I'm a professional gamer, so I'd be the happiest girl in the world. We could just both stay home and make bank doing what we love with who we love!
Unfortunately competitive/"pro" gaming that you get paid to do is fairly difficult to get in to, so yeah chances are sliiiiim. Definitely wouldn't dump his ass.
Oh that’s amazing! Always good seeing there are a lot of gamer ladies lol.
You’re right, professional gaming isn’t an easy thing to get into, and it’s grueling honestly. Not easy at all, but very lucrative.
My girlfriend is a gamer, and I totally support her. It's just like any hobby or profession, you have to set boundaries and still make time for your partner. Also RDR2 is without question the best video game I have ever played. Like. EVER. (Not the online one, the actual game.)
I totally agree with you! Boundaries are important and RDR2 story mode is the best thing I’ve ever played! Thank you for your feedback! :)
I myself also love playing games so if my boyfriend is a pro gamer yes I would support him, I would also ask him to teach me if possible.
RDR2 I like that game.
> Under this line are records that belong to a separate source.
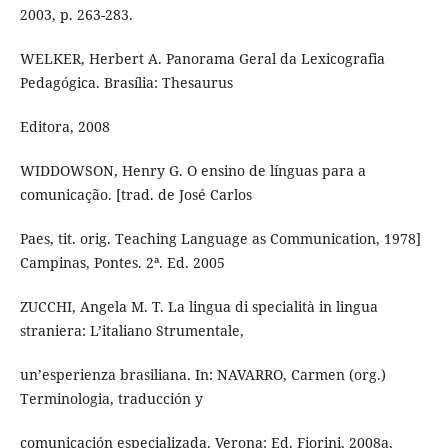
2003, p. 263-283.
WELKER, Herbert A. Panorama Geral da Lexicografia
Pedagógica. Brasília: Thesaurus
Editora, 2008
WIDDOWSON, Henry G. O ensino de línguas para a
comunicação. [trad. de José Carlos
Paes, tit. orig. Teaching Language as Communication, 1978]
Campinas, Pontes. 2ª. Ed. 2005
ZUCCHI, Angela M. T. La lingua di specialità in lingua
straniera: L’italiano Strumentale,
un’esperienza brasiliana. In: NAVARRO, Carmen (org.)
Terminologia, traducción y
comunicación especializada. Verona: Ed. Fiorini, 2008a,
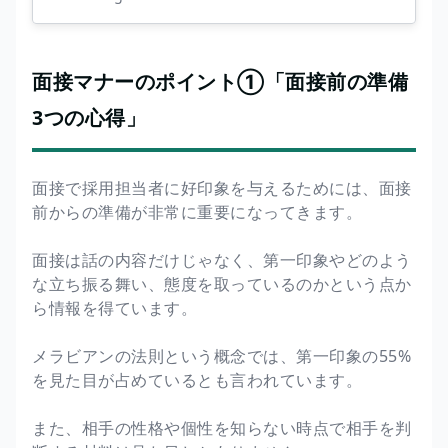
面接マナーのポイント①「面接前の準備
3つの心得」
面接で採用担当者に好印象を与えるためには、面接
前からの準備が非常に重要になってきます。
面接は話の内容だけじゃなく、第一印象やどのよう
な立ち振る舞い、態度を取っているのかという点か
ら情報を得ています。
メラビアンの法則という概念では、第一印象の55%
を見た目が占めているとも言われています。
また、相手の性格や個性を知らない時点で相手を判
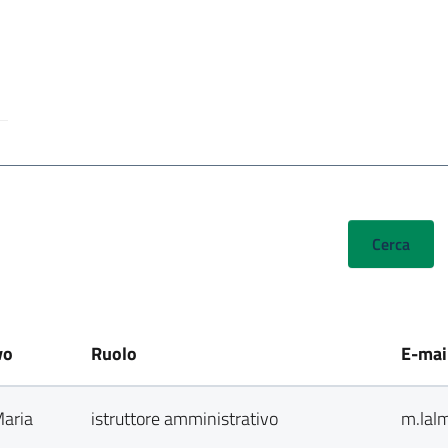
vo
Ruolo
E-mai
Maria
istruttore amministrativo
m.lal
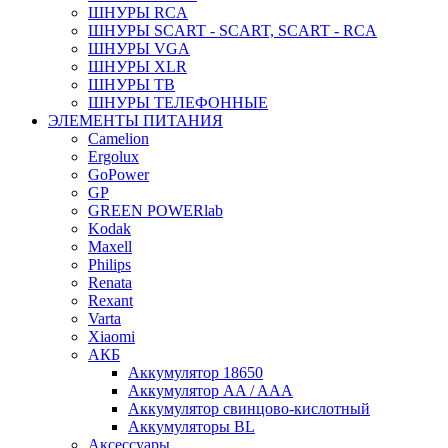
ШНУРЫ RCA
ШНУРЫ SCART - SCART, SCART - RCA
ШНУРЫ VGA
ШНУРЫ XLR
ШНУРЫ ТВ
ШНУРЫ ТЕЛЕФОННЫЕ
ЭЛЕМЕНТЫ ПИТАНИЯ
Camelion
Ergolux
GoPower
GP
GREEN POWERlab
Kodak
Maxell
Philips
Renata
Rexant
Varta
Xiaomi
АКБ
Аккумулятор 18650
Аккумулятор AA / AAA
Аккумулятор свинцово-кислотный
Аккумуляторы BL
Аксессуары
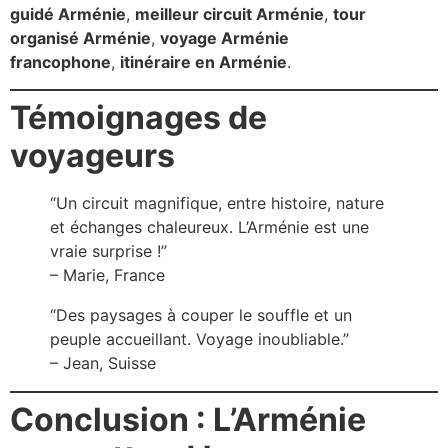
guidé Arménie
,
meilleur circuit Arménie
,
tour
organisé Arménie
,
voyage Arménie
francophone
,
itinéraire en Arménie
.
Témoignages de
voyageurs
“Un circuit magnifique, entre histoire, nature
et échanges chaleureux. L’Arménie est une
vraie surprise !”
– Marie, France
“Des paysages à couper le souffle et un
peuple accueillant. Voyage inoubliable.”
– Jean, Suisse
Conclusion : L’Arménie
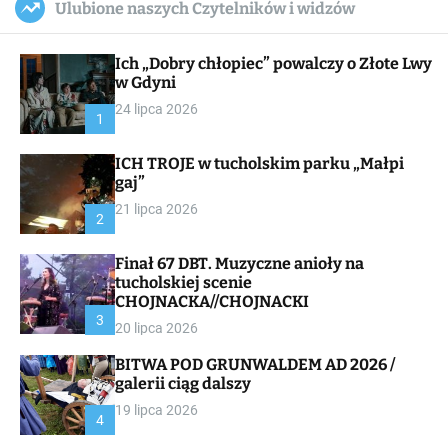
Ulubione naszych Czytelników i widzów
c
ff
u
r
a
l
c
n
e
h
Ich „Dobry chłopiec” powalczy o Złote Lwy
v
a
w Gdyni
s
24 lipca 2026
W
1
i
d
ICH TROJE w tucholskim parku „Małpi
g
gaj”
e
t
21 lipca 2026
2
Finał 67 DBT. Muzyczne anioły na
tucholskiej scenie
CHOJNACKA//CHOJNACKI
3
20 lipca 2026
BITWA POD GRUNWALDEM AD 2026 /
galerii ciąg dalszy
19 lipca 2026
4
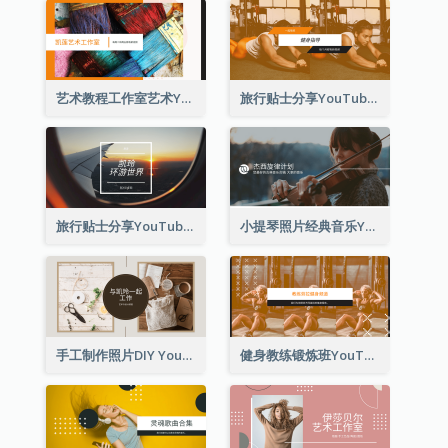
艺术教程工作室艺术YouTube频道图片
旅行贴士分享YouTube频道图片
旅行贴士分享YouTube频道图片
小提琴照片经典音乐YouTube频道图片
手工制作照片DIY YouTube频道图片
健身教练锻炼班YouTube频道图片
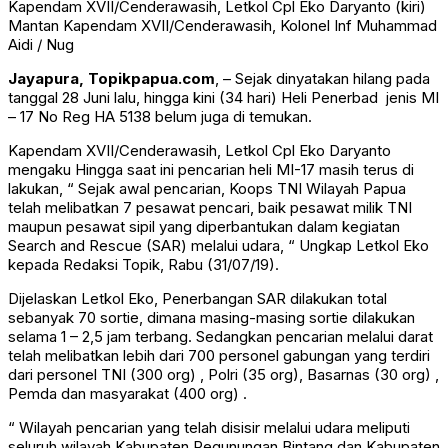
Kapendam XVII/Cenderawasih, Letkol Cpl Eko Daryanto (kiri)
Mantan Kapendam XVII/Cenderawasih, Kolonel Inf Muhammad
Aidi / Nug
Jayapura, Topikpapua.com
, – Sejak dinyatakan hilang pada
tanggal 28 Juni lalu, hingga kini (34 hari) Heli Penerbad jenis MI
– 17 No Reg HA 5138 belum juga di temukan.
Kapendam XVII/Cenderawasih, Letkol Cpl Eko Daryanto
mengaku Hingga saat ini pencarian heli MI-17 masih terus di
lakukan, “ Sejak awal pencarian, Koops TNI Wilayah Papua
telah melibatkan 7 pesawat pencari, baik pesawat milik TNI
maupun pesawat sipil yang diperbantukan dalam kegiatan
Search and Rescue (SAR) melalui udara, “ Ungkap Letkol Eko
kepada Redaksi Topik, Rabu (31/07/19).
Dijelaskan Letkol Eko, Penerbangan SAR dilakukan total
sebanyak 70 sortie, dimana masing-masing sortie dilakukan
selama 1 – 2,5 jam terbang. Sedangkan pencarian melalui darat
telah melibatkan lebih dari 700 personel gabungan yang terdiri
dari personel TNI (300 org) , Polri (35 org), Basarnas (30 org) ,
Pemda dan masyarakat (400 org) .
“ Wilayah pencarian yang telah disisir melalui udara meliputi
seluruh wilayah Kabupaten Pegunungan Bintang dan Kabupaten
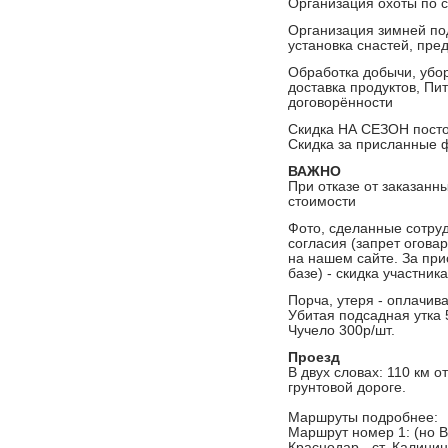
Организация охоты по се
Организация зимней под
установка снастей, пре
Обработка добычи, убор
доставка продуктов, Пи
договорённости
Скидка НА СЕЗОН пост
Скидка за присланные 
ВАЖНО
При отказе от заказанны
стоимости
Фото, сделанные сотруд
согласия (запрет огова
на нашем сайте. За пр
базе) - скидка участни
Порча, утеря - оплачив
Убитая подсадная утка
Чучело 300р/шт.
Проезд
В двух словах: 110 км о
грунтовой дороге.
Маршруты подробнее:
Маршрут номер 1: (но В
Краснодар - ст. Калинин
I love the story, the pace is slow, very friendly to me of a not so good gamer Lol.
But honestly, its online mode sucks...🤣🤣
Online mode is so hard, you’re right! And the storyline is slow but it’s so worth it, I love it!
It’s cool seeing girls who like gaming and support their gaming man lol.
Sure why not! But like with anything else, if that’s the only thing to your life and you prefer your games over me then... we’ll goodbye. But this isn’t just a gaming situation, it can be any other job or hobby, I don’t think gaming per se makes a difference.
You’re absolutely right! There are other priorities in life that should be set straight and your significant other is absolutely one of them! We agree on that.